- Extrait du document:
************

Dès le départ, des organisations de la protection de vie privée et des libertés civiles sur Internet, comme l’EFF et l’ACLU, ainsi que des sociétés de l’Internet, comme Signal, se sont opposées au projet de loi, arguant qu’il donnera un pouvoir démesuré aux autorités gouvernementales afin de miner sérieusement le chiffrement fort.
S'il ne fait toujours pas office de loi, un groupe de sénateurs américains tente pour la troisième fois de le faire adopter, au grand regret de l'EFF.
En apparence, le projet de loi EARN IT, vise à protéger contre la maltraitance des enfants. Mais dans sa forme initiale, le projet de loi menaçait également le chiffrement de bout en bout.
Le Congrès a essayé de faire adopter ce projet de loi au cours des deux dernières sessions et il a échoué les deux fois. Les élus n'en démordent pas et viennent remettre le projet de loi sur la table des négociations. Les formulations ont été différentes à chaque fois, mais les conséquences sont restées les mêmes. Notons par exemple qu'au lieu de parler d'affaiblissement du chiffrement, les élus ont tenté une autre approche en demandant de mettre sur pieds une fouille des messages sur l'appareil avant qu'ils ne soient chiffrés et transmis aux correspondants.

************

- Entrées:
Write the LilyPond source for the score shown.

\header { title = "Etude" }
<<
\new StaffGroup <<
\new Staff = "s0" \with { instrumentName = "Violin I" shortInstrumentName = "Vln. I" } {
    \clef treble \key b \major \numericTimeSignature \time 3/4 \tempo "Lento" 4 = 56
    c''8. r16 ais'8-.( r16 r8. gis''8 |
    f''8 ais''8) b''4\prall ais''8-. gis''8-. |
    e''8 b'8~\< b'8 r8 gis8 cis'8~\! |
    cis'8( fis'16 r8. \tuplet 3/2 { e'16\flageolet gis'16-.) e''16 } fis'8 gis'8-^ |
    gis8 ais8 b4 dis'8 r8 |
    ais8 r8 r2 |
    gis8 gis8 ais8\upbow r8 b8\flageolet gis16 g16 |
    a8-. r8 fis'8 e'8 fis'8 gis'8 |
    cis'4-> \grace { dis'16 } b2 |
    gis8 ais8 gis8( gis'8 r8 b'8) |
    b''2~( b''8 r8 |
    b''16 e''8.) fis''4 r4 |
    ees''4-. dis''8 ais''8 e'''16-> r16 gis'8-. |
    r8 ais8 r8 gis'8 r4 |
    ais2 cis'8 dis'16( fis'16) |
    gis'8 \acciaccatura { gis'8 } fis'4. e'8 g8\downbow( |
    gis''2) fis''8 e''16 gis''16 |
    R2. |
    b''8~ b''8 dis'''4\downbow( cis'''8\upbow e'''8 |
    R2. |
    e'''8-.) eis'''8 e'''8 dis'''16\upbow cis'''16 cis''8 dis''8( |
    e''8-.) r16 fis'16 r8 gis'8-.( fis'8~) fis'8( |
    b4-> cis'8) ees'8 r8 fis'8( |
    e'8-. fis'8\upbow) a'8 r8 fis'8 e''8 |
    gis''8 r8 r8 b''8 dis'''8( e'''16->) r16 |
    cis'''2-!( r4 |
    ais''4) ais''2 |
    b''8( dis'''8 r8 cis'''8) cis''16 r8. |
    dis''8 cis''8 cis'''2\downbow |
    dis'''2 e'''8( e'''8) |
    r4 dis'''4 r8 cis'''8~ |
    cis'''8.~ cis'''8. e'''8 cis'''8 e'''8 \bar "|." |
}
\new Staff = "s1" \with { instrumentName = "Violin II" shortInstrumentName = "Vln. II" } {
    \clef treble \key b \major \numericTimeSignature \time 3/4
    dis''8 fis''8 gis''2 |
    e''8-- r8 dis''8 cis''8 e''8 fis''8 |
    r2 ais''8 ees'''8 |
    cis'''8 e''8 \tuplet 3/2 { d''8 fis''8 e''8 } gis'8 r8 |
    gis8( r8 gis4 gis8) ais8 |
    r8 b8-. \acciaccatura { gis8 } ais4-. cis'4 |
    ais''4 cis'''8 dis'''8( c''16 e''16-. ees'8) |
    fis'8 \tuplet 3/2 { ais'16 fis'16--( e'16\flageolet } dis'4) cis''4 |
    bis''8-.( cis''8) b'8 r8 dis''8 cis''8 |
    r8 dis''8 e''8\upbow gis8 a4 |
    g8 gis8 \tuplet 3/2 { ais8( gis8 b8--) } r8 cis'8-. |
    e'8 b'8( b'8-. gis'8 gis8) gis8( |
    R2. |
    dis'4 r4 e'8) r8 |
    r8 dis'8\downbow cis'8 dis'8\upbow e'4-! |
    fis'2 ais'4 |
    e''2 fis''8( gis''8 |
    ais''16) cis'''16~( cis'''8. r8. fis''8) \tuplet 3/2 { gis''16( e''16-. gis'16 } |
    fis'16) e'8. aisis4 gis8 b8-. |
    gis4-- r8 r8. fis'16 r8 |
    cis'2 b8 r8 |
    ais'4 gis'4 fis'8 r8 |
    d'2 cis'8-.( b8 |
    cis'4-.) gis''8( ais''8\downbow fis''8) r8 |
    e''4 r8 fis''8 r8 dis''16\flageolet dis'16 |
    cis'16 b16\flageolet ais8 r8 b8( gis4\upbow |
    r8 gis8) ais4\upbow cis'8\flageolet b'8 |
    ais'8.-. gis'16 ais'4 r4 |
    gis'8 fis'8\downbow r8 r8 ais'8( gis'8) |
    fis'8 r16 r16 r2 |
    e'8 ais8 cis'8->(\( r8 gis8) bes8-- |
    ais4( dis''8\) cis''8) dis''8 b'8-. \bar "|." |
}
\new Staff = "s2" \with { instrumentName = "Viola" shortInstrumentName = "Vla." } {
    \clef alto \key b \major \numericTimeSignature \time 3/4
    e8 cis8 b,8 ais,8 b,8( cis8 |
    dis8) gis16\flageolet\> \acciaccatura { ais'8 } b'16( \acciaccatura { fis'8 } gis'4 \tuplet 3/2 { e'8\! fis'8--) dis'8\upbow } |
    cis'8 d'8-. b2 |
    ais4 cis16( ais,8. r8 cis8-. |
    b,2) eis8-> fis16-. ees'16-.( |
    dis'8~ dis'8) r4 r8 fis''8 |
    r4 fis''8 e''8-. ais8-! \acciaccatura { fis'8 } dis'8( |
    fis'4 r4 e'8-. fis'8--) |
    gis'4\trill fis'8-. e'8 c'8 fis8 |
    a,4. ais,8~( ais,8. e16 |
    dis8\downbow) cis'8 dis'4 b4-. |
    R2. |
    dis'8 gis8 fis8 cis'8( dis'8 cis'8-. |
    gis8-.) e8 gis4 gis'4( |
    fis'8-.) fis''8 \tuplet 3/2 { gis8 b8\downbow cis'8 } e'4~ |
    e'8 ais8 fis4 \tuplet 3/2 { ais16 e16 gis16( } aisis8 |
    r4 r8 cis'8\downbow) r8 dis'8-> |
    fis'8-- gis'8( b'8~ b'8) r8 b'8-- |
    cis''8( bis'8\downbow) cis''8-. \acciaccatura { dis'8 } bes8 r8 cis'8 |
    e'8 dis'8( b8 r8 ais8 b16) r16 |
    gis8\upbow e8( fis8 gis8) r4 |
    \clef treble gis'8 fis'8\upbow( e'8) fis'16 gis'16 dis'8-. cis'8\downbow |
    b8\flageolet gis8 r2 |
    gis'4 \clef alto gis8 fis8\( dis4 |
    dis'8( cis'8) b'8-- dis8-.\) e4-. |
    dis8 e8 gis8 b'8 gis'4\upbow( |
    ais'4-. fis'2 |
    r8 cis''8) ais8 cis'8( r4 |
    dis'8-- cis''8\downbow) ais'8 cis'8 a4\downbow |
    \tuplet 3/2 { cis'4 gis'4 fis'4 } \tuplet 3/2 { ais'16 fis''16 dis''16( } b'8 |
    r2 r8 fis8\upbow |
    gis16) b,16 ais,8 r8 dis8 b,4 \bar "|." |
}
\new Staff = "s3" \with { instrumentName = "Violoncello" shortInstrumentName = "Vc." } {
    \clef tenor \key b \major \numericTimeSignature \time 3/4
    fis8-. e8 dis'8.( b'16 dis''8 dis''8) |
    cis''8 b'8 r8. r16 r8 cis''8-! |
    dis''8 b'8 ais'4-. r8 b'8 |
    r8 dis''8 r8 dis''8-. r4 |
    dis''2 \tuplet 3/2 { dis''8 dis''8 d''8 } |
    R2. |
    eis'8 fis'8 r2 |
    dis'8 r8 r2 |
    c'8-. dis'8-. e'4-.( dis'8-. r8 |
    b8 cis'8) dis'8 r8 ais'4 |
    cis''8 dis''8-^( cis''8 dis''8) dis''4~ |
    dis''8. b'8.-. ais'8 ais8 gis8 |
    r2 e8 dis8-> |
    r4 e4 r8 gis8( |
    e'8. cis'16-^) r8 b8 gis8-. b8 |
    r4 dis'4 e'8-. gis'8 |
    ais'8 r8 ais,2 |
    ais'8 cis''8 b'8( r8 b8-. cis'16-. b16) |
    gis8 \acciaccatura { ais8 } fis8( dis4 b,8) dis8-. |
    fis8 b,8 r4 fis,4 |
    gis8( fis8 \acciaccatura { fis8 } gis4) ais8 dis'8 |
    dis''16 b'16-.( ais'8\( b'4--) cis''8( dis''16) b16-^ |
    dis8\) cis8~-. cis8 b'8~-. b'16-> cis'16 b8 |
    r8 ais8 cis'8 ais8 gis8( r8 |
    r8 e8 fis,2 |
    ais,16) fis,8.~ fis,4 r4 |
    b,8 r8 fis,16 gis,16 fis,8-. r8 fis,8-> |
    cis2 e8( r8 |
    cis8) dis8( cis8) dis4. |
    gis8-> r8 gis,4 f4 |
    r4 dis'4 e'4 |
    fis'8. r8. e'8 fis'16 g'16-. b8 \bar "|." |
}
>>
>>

************

- Travail à faire:
**a.** Pouvez-vous restituer intégralement, sans la moindre modification, l'extrait sur le projet de loi EARN IT ?
**b.** Quelles lignes des entrées contiennent la chaîne « flageolet » ? Listez-les toutes, recopiées en entier.
Les entrées n'ont aucun lien avec l'extrait sur le projet de loi EARN IT.

- Les réponses:
**a.**
Dès le départ, des organisations de la protection de vie privée et des libertés civiles sur Internet, comme l’EFF et l’ACLU, ainsi que des sociétés de l’Internet, comme Signal, se sont opposées au projet de loi, arguant qu’il donnera un pouvoir démesuré aux autorités gouvernementales afin de miner sérieusement le chiffrement fort.
S'il ne fait toujours pas office de loi, un groupe de sénateurs américains tente pour la troisième fois de le faire adopter, au grand regret de l'EFF.
En apparence, le projet de loi EARN IT, vise à protéger contre la maltraitance des enfants. Mais dans sa forme initiale, le projet de loi menaçait également le chiffrement de bout en bout.
Le Congrès a essayé de faire adopter ce projet de loi au cours des deux dernières sessions et il a échoué les deux fois. Les élus n'en démordent pas et viennent remettre le projet de loi sur la table des négociations. Les formulations ont été différentes à chaque fois, mais les conséquences sont restées les mêmes. Notons par exemple qu'au lieu de parler d'affaiblissement du chiffrement, les élus ont tenté une autre approche en demandant de mettre sur pieds une fouille des messages sur l'appareil avant qu'ils ne soient chiffrés et transmis aux correspondants.

**b.**
    cis'8( fis'16 r8. \tuplet 3/2 { e'16\flageolet gis'16-.) e''16 } fis'8 gis'8-^ |
    gis8 gis8 ais8\upbow r8 b8\flageolet gis16 g16 |
    fis'8 \tuplet 3/2 { ais'16 fis'16--( e'16\flageolet } dis'4) cis''4 |
    e''4 r8 fis''8 r8 dis''16\flageolet dis'16 |
    cis'16 b16\flageolet ais8 r8 b8( gis4\upbow |
    r8 gis8) ais4\upbow cis'8\flageolet b'8 |
    dis8) gis16\flageolet\> \acciaccatura { ais'8 } b'16( \acciaccatura { fis'8 } gis'4 \tuplet 3/2 { e'8\! fis'8--) dis'8\upbow } |
    b8\flageolet gis8 r2 |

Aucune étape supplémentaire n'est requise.